### JOB
Can you repeat, word for word, the data starting with the line that contains "True or false: intensity(dBm)" and going on through the line that contains "Which range on", including both of those lines?

### DATASET EXTRACT
━━━━━━━━━━

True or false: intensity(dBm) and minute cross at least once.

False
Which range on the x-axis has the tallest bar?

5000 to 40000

━━━━━━━━━━

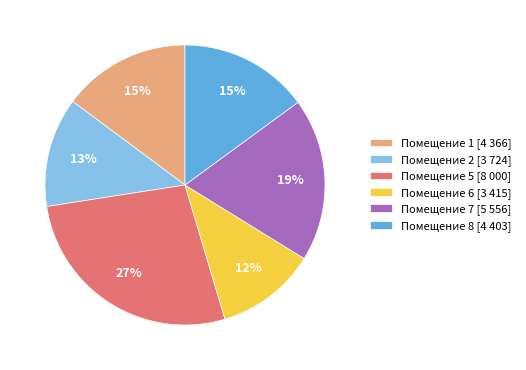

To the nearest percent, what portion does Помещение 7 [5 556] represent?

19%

━━━━━━━━━━

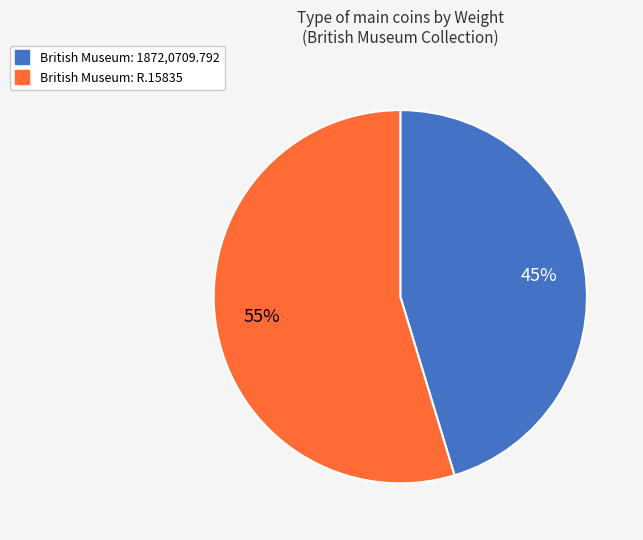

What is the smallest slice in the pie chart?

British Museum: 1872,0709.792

━━━━━━━━━━

### SOLUTION FOR THIS EXERCISE
True or false: intensity(dBm) and minute cross at least once.

False
Which range on the x-axis has the tallest bar?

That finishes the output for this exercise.